Fearing political division in the parliament and the country at large, Iraqi Prime Minister Nouri al-Maliki won't sign the just-completed agreement on the status of U.S. troops in Iraq, a leading lawmaker said on Friday.
Shelving the accord would constitute a major setback both for the Bush administration, which has been seeking to establish a legal basis for the extended presence of the 151,000 U.S. troops, and for Iraq, which gained notable concessions in the draft accord reached one week ago.
“No, he will not” submit the agreement to the parliament, Sheikh Jalal al-Din al-Sagheer, the deputy head of the Islamic Supreme Council of Iraq, told McClatchy Newspapers. “For this matter, we need national consensus.”

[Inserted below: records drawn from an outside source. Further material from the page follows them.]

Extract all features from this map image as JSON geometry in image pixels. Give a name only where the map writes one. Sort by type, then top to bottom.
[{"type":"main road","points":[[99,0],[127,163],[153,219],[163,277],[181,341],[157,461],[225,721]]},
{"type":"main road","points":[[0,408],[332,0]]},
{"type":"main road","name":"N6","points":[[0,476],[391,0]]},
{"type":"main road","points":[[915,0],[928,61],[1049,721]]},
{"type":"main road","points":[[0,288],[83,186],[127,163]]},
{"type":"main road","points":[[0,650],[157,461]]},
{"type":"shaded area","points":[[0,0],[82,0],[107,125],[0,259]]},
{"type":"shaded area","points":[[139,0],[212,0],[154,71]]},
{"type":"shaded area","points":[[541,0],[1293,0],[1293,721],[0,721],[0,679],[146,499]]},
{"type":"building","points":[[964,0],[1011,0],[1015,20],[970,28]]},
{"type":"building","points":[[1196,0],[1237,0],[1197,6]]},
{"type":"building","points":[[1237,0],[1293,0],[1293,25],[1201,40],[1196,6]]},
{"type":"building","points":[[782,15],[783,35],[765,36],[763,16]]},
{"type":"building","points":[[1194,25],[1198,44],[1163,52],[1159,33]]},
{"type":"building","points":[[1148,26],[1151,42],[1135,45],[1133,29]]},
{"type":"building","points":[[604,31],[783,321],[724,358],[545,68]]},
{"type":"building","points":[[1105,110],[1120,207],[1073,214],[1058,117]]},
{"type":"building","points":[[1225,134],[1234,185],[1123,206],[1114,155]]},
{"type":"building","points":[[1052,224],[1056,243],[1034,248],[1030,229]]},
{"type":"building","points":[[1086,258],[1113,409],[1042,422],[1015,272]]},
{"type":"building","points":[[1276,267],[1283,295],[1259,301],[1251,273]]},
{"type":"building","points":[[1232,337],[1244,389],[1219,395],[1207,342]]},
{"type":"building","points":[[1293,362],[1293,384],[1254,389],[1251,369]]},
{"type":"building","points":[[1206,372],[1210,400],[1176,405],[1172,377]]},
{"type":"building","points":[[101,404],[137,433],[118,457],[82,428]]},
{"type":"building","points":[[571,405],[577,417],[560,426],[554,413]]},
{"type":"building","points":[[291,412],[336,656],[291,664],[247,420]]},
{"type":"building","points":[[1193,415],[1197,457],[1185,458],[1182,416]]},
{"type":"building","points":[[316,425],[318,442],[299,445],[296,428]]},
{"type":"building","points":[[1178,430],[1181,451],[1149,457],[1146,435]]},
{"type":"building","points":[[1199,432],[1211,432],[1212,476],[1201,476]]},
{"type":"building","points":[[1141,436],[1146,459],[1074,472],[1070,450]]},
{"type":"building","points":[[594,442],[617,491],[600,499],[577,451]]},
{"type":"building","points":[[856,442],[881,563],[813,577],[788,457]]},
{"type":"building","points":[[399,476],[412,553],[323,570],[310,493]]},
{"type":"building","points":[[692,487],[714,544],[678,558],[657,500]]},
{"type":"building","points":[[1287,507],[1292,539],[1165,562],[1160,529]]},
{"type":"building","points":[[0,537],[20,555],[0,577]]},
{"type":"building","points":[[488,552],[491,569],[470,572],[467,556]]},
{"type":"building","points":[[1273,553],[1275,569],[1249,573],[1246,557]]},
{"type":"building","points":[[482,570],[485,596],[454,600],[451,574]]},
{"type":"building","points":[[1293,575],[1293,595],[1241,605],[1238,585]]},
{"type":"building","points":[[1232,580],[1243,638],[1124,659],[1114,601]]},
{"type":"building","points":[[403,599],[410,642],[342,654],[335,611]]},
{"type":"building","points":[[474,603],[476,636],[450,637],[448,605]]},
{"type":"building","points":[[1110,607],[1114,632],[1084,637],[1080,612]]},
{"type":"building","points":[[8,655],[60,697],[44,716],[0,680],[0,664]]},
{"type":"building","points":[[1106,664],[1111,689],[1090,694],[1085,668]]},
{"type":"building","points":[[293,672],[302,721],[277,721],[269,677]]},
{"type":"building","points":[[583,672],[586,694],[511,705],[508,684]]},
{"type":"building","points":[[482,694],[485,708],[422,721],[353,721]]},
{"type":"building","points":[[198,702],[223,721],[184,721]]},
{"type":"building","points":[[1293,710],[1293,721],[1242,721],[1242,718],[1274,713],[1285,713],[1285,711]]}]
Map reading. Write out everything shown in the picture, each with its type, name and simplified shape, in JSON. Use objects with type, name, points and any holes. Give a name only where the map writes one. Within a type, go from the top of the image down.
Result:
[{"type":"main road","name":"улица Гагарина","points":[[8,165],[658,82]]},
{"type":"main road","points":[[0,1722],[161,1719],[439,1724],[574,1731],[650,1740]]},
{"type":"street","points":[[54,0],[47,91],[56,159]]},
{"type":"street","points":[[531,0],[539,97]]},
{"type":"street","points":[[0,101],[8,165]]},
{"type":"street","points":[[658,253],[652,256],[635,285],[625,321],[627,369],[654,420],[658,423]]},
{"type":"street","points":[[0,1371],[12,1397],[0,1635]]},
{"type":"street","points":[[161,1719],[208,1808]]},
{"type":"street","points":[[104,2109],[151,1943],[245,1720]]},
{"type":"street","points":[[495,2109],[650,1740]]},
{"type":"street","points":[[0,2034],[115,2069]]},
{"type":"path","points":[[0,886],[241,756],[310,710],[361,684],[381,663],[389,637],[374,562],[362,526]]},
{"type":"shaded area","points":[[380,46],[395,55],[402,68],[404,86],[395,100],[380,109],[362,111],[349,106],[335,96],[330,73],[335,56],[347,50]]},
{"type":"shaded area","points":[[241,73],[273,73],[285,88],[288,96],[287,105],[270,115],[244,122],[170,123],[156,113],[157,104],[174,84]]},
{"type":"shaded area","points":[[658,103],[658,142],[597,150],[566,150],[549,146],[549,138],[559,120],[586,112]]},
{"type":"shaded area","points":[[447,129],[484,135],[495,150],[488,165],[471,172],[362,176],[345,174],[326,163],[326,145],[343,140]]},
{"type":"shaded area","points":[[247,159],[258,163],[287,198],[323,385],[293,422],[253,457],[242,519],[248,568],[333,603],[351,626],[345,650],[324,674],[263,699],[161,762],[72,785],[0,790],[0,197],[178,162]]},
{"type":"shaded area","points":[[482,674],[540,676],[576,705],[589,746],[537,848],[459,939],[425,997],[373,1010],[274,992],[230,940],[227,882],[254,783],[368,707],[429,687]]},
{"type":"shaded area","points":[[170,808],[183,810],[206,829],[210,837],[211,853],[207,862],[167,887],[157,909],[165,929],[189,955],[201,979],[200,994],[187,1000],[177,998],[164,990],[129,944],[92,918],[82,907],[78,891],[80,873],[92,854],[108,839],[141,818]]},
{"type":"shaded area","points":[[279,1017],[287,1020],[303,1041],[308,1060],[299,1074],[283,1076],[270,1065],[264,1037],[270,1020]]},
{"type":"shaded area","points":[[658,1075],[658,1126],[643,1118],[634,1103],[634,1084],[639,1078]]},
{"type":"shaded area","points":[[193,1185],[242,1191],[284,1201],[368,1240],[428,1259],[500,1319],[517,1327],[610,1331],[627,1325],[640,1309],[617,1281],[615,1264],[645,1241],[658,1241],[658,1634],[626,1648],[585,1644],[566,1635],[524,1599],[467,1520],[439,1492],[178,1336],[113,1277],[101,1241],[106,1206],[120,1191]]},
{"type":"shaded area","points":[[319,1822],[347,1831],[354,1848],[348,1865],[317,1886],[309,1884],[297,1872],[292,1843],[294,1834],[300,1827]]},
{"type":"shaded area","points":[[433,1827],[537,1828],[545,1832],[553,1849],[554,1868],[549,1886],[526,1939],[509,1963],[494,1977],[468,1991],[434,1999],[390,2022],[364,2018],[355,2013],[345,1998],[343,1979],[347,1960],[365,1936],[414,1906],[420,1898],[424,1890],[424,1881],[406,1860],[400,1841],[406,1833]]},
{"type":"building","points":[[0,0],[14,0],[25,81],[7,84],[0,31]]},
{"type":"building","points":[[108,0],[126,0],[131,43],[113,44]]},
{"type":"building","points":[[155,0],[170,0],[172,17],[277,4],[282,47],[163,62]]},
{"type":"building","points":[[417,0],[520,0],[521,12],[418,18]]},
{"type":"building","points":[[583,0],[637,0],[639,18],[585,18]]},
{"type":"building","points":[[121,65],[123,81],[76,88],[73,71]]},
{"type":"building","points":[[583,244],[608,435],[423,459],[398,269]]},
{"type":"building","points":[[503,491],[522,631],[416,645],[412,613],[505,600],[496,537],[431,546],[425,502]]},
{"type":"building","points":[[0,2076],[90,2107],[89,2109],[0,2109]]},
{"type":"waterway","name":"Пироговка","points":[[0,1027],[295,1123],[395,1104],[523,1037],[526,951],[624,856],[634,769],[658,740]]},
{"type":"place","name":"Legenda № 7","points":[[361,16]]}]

Instead, al-Sagheer said, Iraq's political leaders are thinking about seeking an extension of the United Nations mandate for the presence of U.S. troops that expires Dec. 31. Russia, a member of the U.N. Security Council, had given Iraq a direct assurance that it wouldn't veto an extension, he said, adding it was likely to last between six months and a year.
Ali al-Adeeb, the chief of staff of al-Maliki's Dawa party, said Wednesday that the Iraqi parliament “cannot approve this pact in its current form.”
Top U.S. military officials have warned of serious consequences should the agreement not be signed. Adm. Mike Mullen, chairman of the Joint Chiefs of Staff, said this week that Iraq's forces “will not be ready to provide for their security” after the current U.N. mandate runs out.
“And in that regard there is great potential for losses of significant consequence,” Mullen said.
Gen. Ray Odierno, the top U.S. commander in Iraq, told USA Today: “Without (a security agreement), we would potentially have to cease all operations.”
Iraqis , however, are adamant that the accord must be open to further amendments if they are to approve it.